_TEXT FOR ANALYSIS_
[Start of section]
Force a Branch Office VPN Tunnel Rekey

Gateway endpoints automatically generate and exchange new keys after a specified amount of time or traffic passes, as defined in the Force Key Expiration text boxes in the Phase2 Proposals dialog box. If you want to immediately generate new keys instead of waiting for them to expire (particularly when you troubleshoot VPN tunnels), you can choose to rekey one or more Branch Office VPN (BOVPN) tunnels.

To rekey VPN tunnels, from Fireware Web UI:

  1. Select System Status > VPN Statistics.
  2. Click the gateway to see the tunnels for that gateway.
  3. To rekey a single tunnel, on the line for the VPN tunnel, click Rekey tunnel.
  4. To rekey all tunnels that use a gateway, on the gateway line click Rekey tunnels.
  5. To rekey all branch office VPN tunnels, click Rekey All Tunnels.

To rekey VPN tunnels, from Firebox System Manager:

  1. On the Front Panel tab, expand the Branch Office VPN Tunnels list for your Firebox.
  2. To rekey a single tunnel, right-click the tunnel, and select Rekey Selected BOVPN Tunnel.
  3. To rekey all tunnels that use a gateway, right-click the gateway, and select Rekey Selected BOVPN Tunnel.
[End of section]
_RECORDS PROVIDED_
[Start of section]
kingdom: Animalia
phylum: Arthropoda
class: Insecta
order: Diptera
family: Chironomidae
[End of section]
[Start of section]
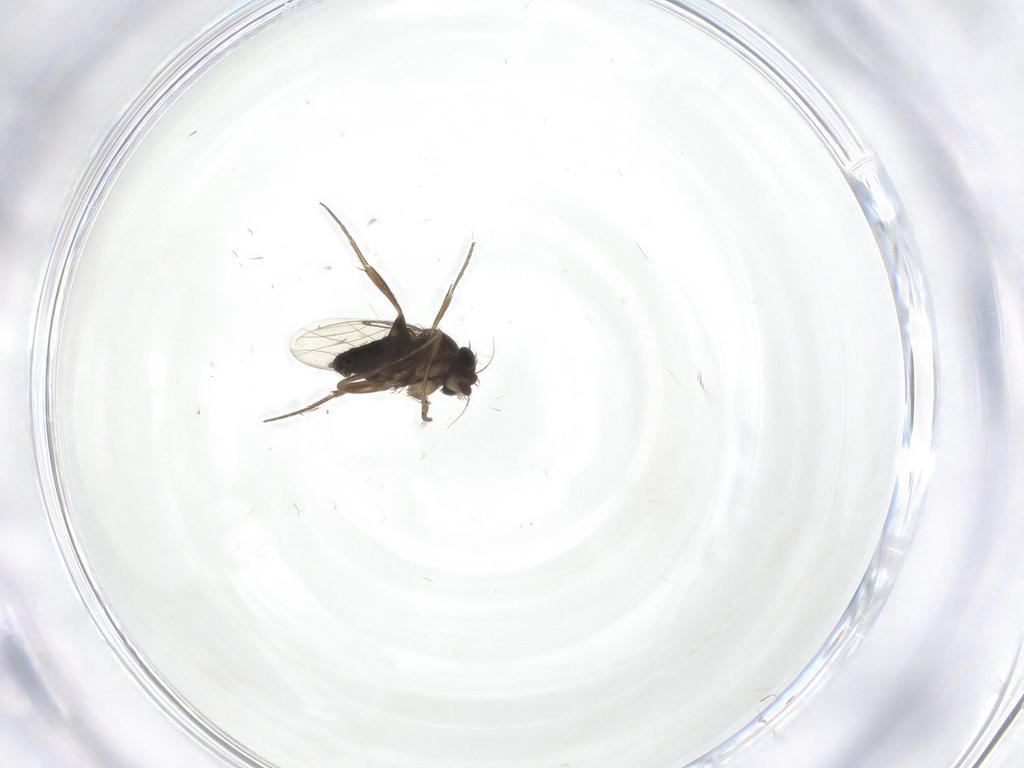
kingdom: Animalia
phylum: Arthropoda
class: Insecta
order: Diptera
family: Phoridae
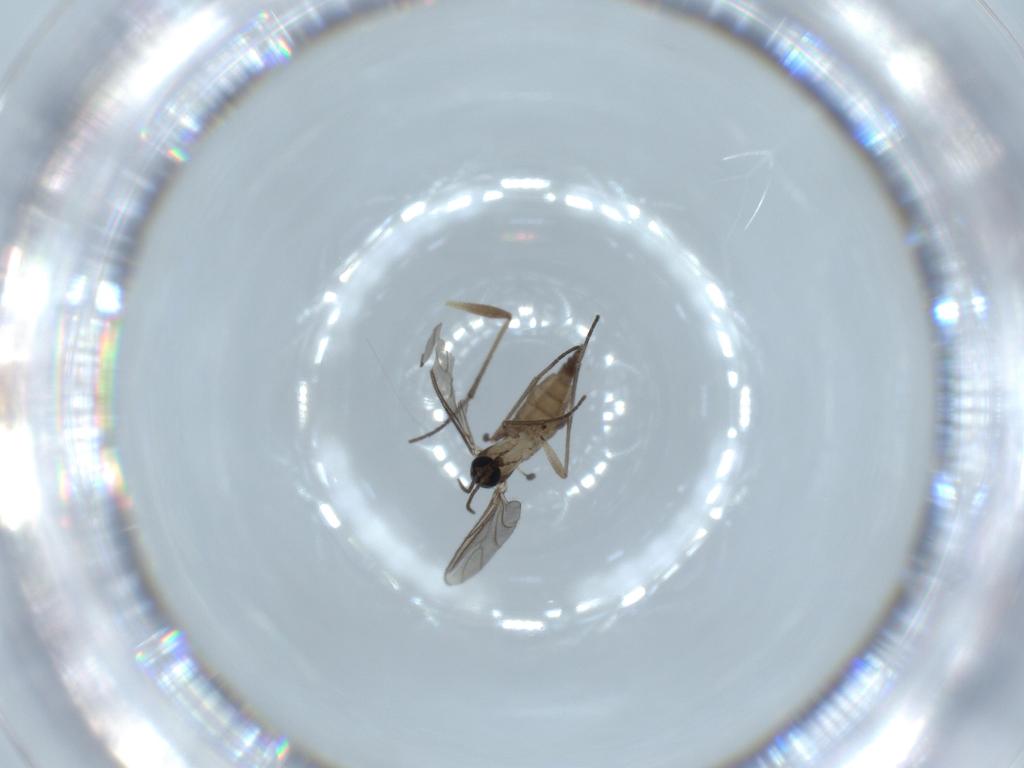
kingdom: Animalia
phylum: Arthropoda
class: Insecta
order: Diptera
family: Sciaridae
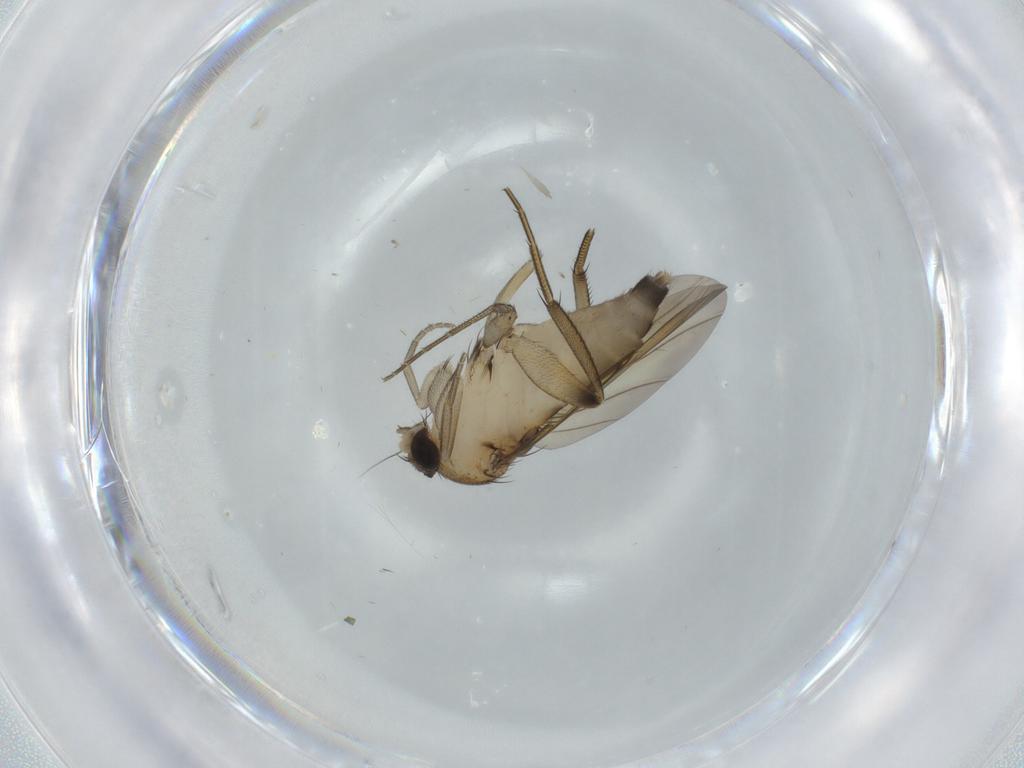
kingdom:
[End of section]
[Start of section]
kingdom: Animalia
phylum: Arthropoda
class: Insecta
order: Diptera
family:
[End of section]
_WHAT THIS EXERCISE ASKS_
1. In the text on rekeying Branch Office VPN tunnels, what does one click in Fireware Web UI to rekey all branch office VPN tunnels?
2. Extend the text on rekeying Branch Office VPN tunnels, picking up after its final sentence.
The items play no part in this exercise.

_EXPECTED RESULTS_
1. Rekey All Tunnels.

2.
  4. To rekey all tunnels, right-click any VPN gateway or tunnel, and select Rekey All VPN Tunnels.

To rekey VPN tunnels, from WatchGuard System Manager:

  1. Expand the Branch Office VPN Tunnels tree for your Firebox.
  2. To rekey a single tunnel, right-click the tunnel, and select Rekey IPSec Tunnels.
  3. To rekey all tunnels that use a gateway, right-click the gateway, and select Rekey IPSec Tunnels.
  4. To rekey all tunnels, right-click any VPN gateway or tunnel, and select Rekey All IPSec Tunnels.

When you rekey VPN tunnels from Firebox System Manager or WatchGuard System Manager, you must specify a user name and passphrase for a user account with Device Administrator privileges.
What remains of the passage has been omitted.